Lens and sensor metadata:
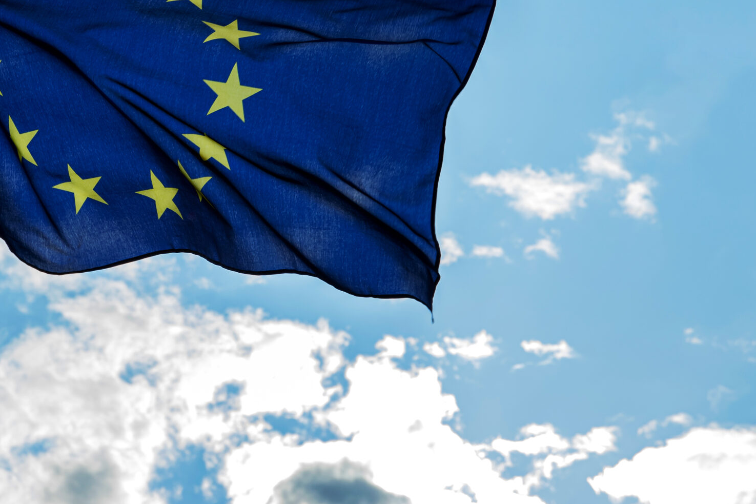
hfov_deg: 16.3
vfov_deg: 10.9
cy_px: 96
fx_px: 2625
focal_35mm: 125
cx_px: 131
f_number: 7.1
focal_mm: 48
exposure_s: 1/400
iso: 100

* * *

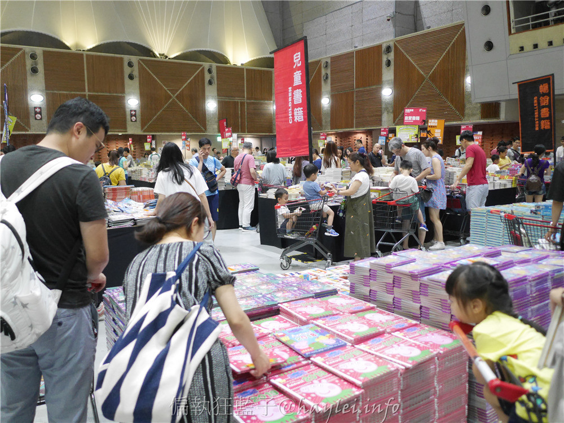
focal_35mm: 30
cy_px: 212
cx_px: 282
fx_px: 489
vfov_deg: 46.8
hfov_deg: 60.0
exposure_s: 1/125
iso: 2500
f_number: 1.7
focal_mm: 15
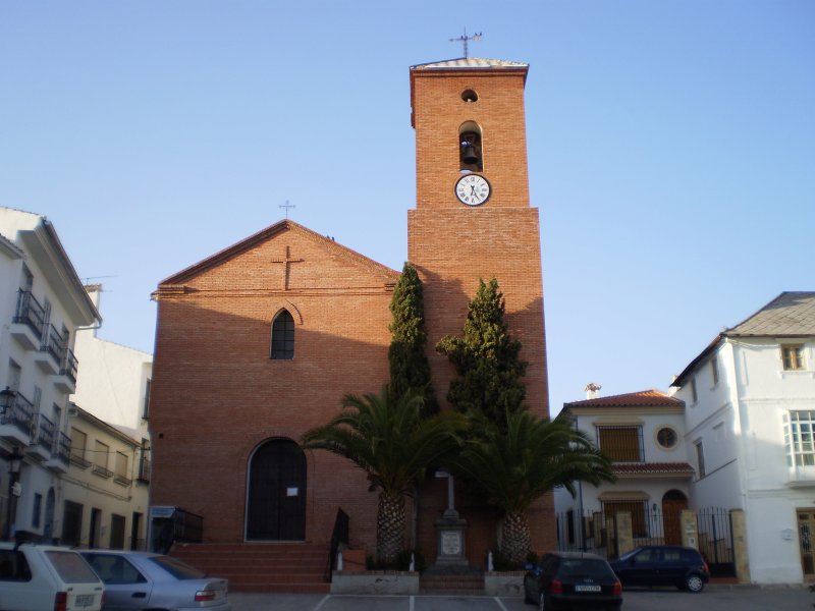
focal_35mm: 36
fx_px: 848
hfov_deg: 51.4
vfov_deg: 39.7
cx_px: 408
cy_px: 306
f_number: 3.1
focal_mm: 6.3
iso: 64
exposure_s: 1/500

--

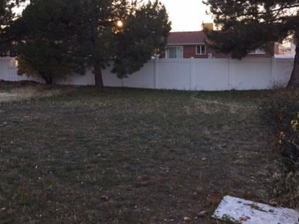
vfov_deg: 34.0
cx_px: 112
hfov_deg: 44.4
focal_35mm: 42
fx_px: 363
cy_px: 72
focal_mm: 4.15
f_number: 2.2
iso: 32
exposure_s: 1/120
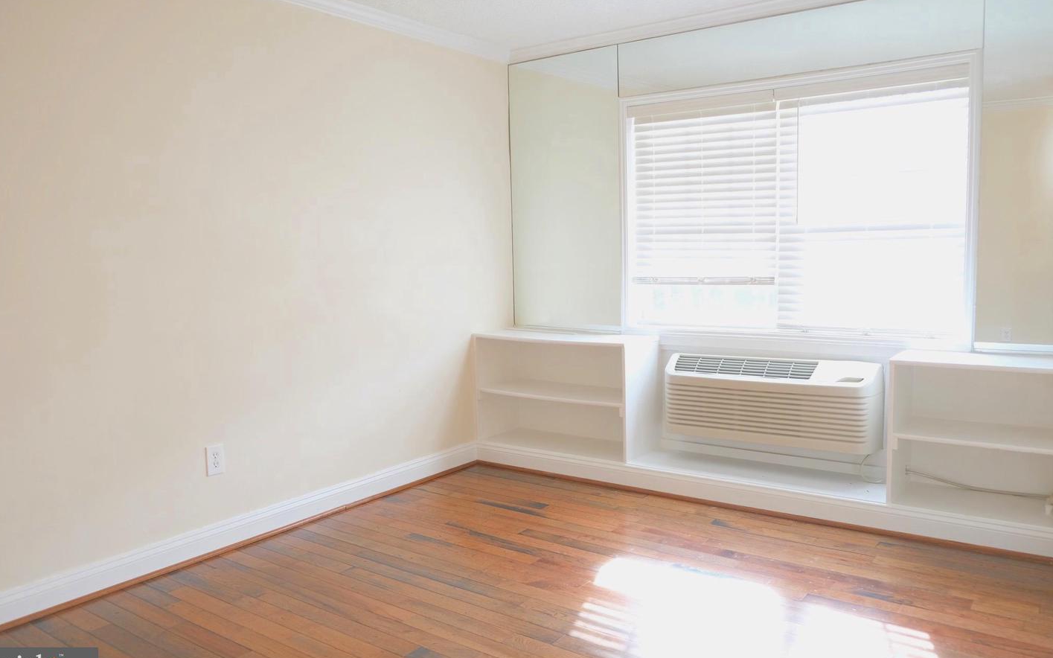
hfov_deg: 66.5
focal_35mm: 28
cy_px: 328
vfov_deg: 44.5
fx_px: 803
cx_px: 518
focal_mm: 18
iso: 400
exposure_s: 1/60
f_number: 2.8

**Exercise prompt:**
Take the line above containing "hfov_deg: 51.4", the line containing "exposure_s: 1/500", and all lines in between, and copy them exactly without anything else.

**Answer space:**
hfov_deg: 51.4
vfov_deg: 39.7
cx_px: 408
cy_px: 306
f_number: 3.1
focal_mm: 6.3
iso: 64
exposure_s: 1/500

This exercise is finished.